Uterus Impacts Working Memory in Rats
New research from Arizona State University suggests that the uterus may play a bigger role in the female anatomy outside of nourishing a growing fetus. A new study conducted on rats and recently published in Endocrinology indicated the uterus also impacts working memory.
In the study, the team divided rats into different groups, each group containing between 14 and 15 rats; one group received hysterectomies (a surgery to remove the uterus), one group received oophorectomies (a surgery to remove the ovaries which approximately half of all women who undergo hysterectomies also have), one group received oophorectomies only, one group received a “sham surgery…which allowed the researchers to separate the potential effects of invasively opening the abdominal cavity from those of actual organ removal,” IFLScience.com reported. There was also a control group that did not receive surgery.

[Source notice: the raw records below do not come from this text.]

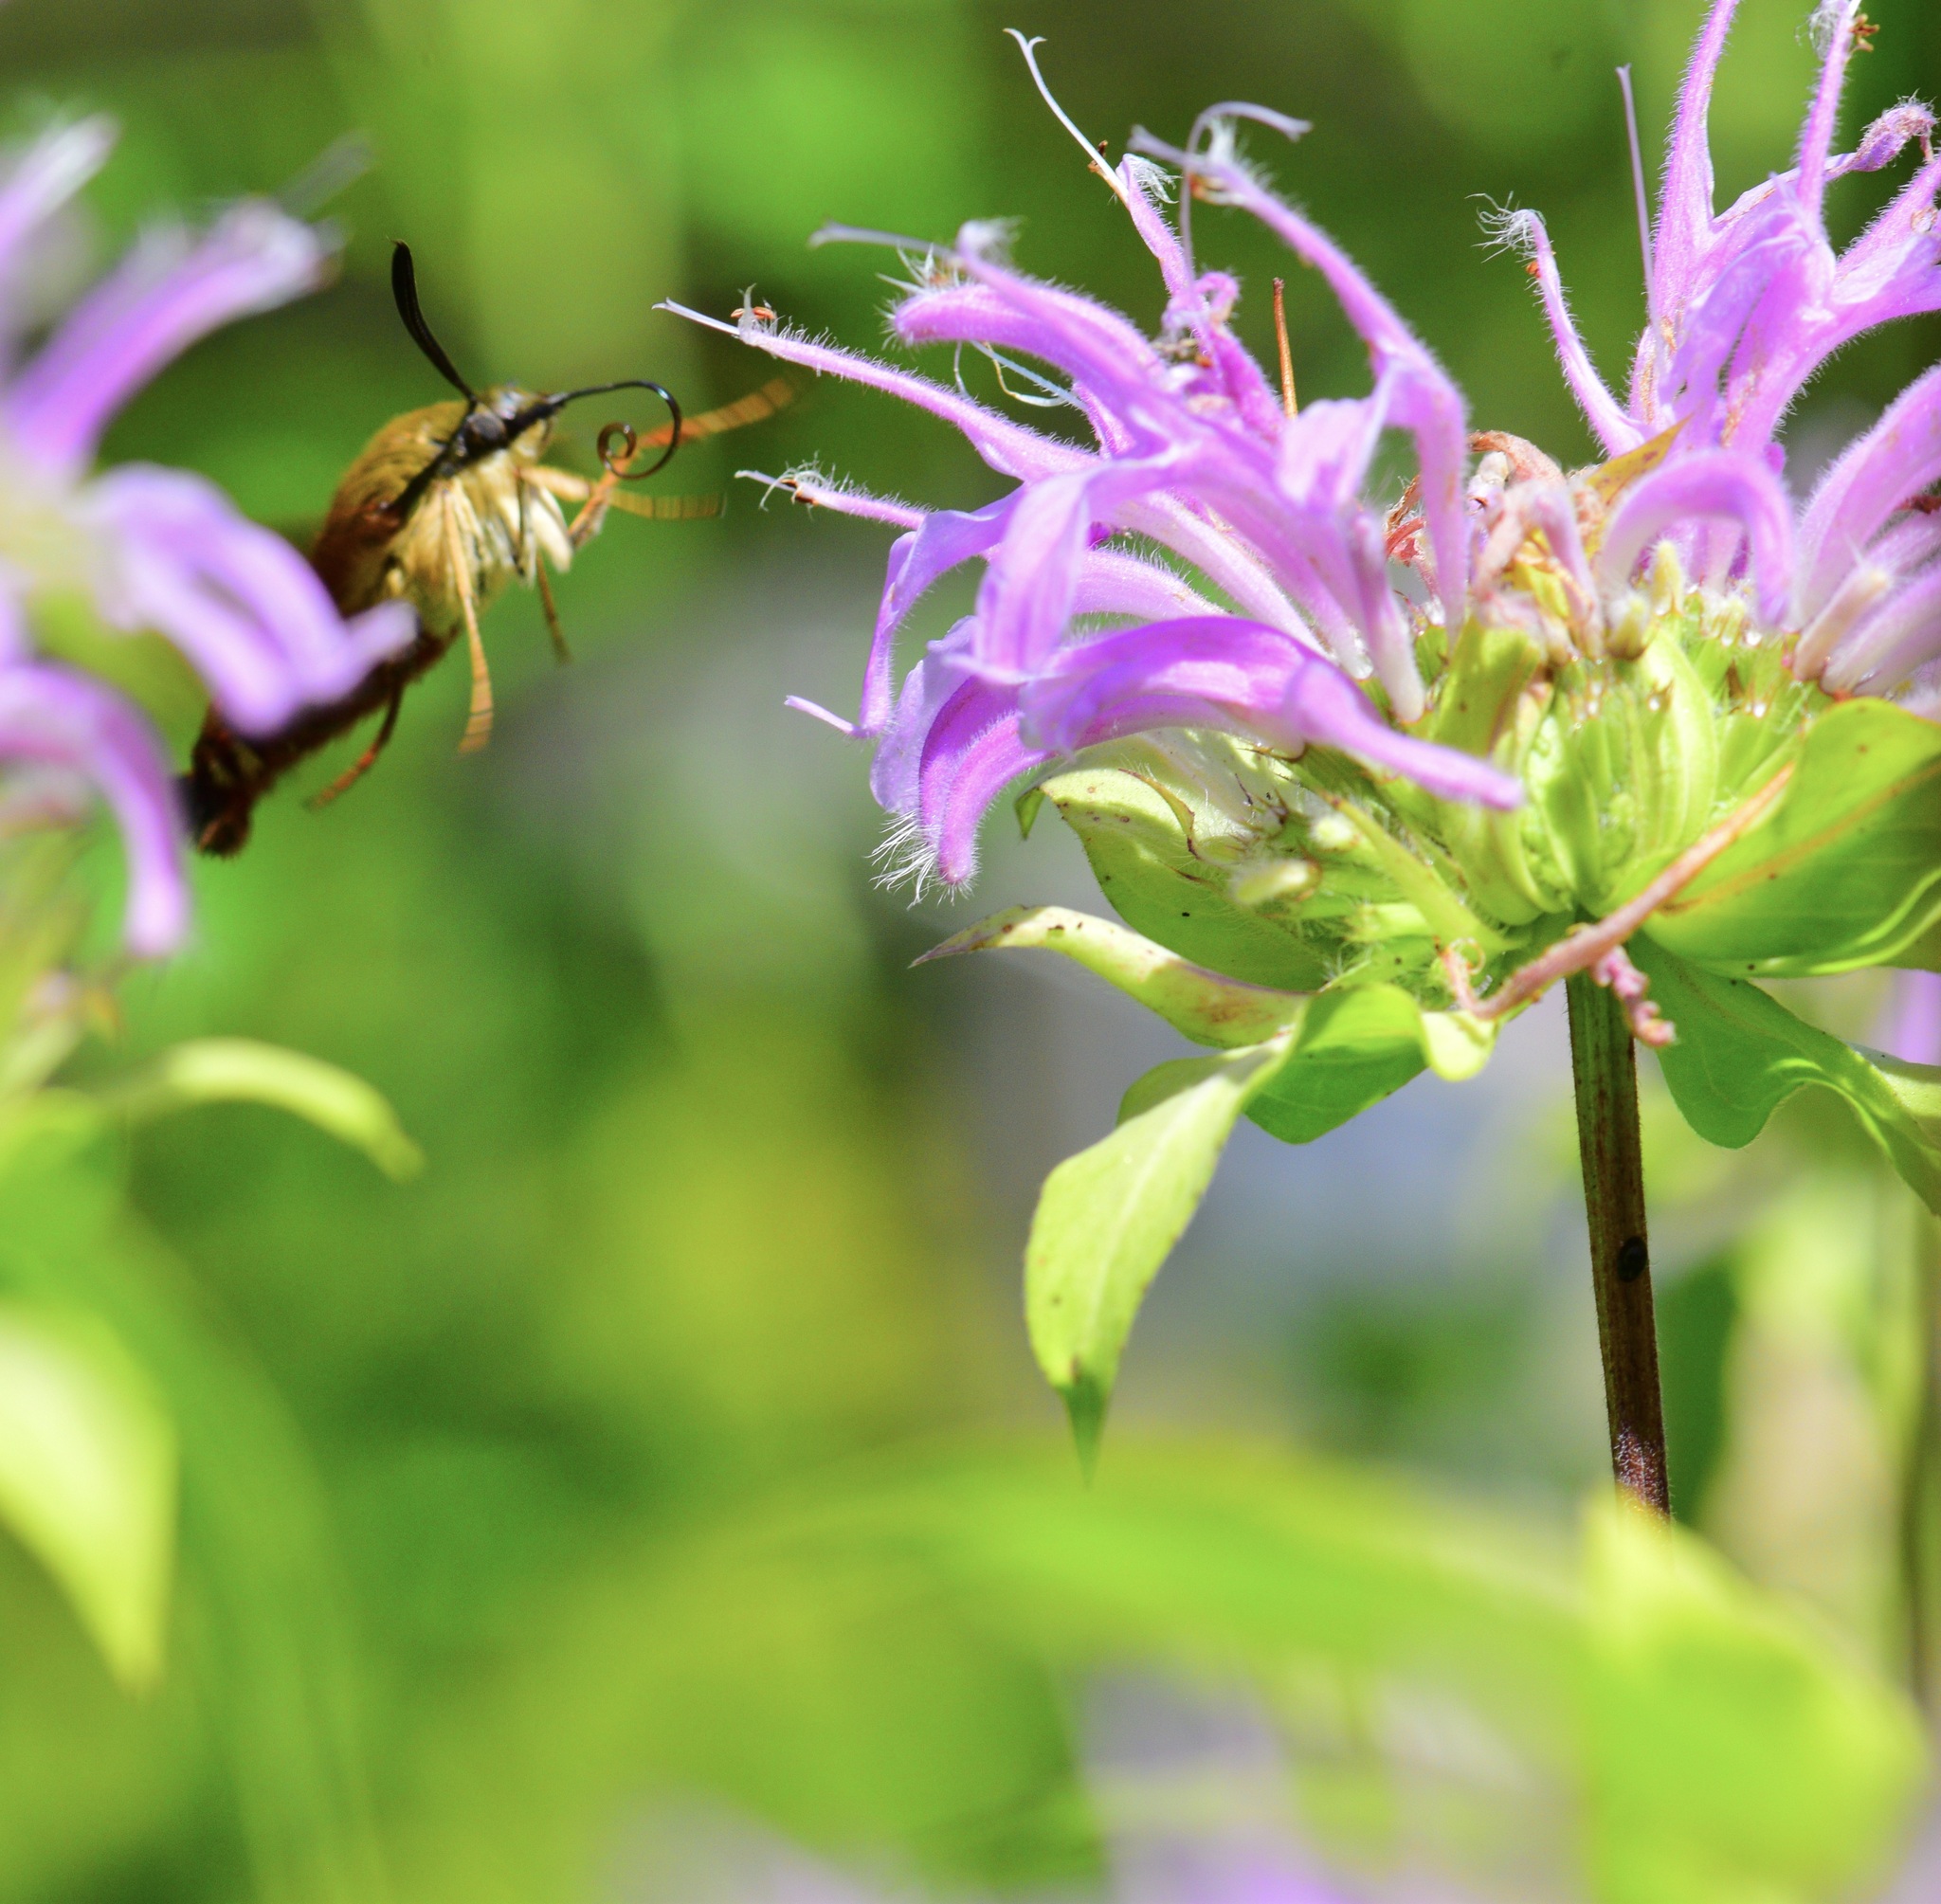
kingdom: Animalia
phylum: Arthropoda
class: Insecta
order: Lepidoptera
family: Sphingidae
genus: Hemaris
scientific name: Hemaris thysbe
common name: Common clear-wing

Following a six-week recovery period, the rats’ working memories were tested in a water maze which consisted of eight passages radiating from a central point. Four passages had platforms hidden at the end, and when the rats reached one of these platforms, they were removed from the maze. The rats were then placed in the maze again to allow them to learn which arms contained platforms.
The team found the hysterectomy rats “fared much worse at remembering where platforms were compared to all other groups,” IFLScience.com reported. According to Discovery, “[t]he group that had both the uterus and the ovaries removed did not make as many errors as the group with only the uterus removed, indicating that the removal of the uterus alone had a unique and negative effect on working memory, or on how much information the rats could manage simultaneously, according to the researchers.”
But the researchers don’t want women to be alarmed; instead, they hope this is a call to continue investigating the role the uterus plays in cognitive thinking.
“People talk a lot about the ovary-brain connection because we know now that estrogen and progesterone have such marked effects on things like memory. But we hope that scientists will start thinking about the uterus-ovary-brain system instead of just the ovary-brain system,” senior study author Heather Bimonte-Nelson said.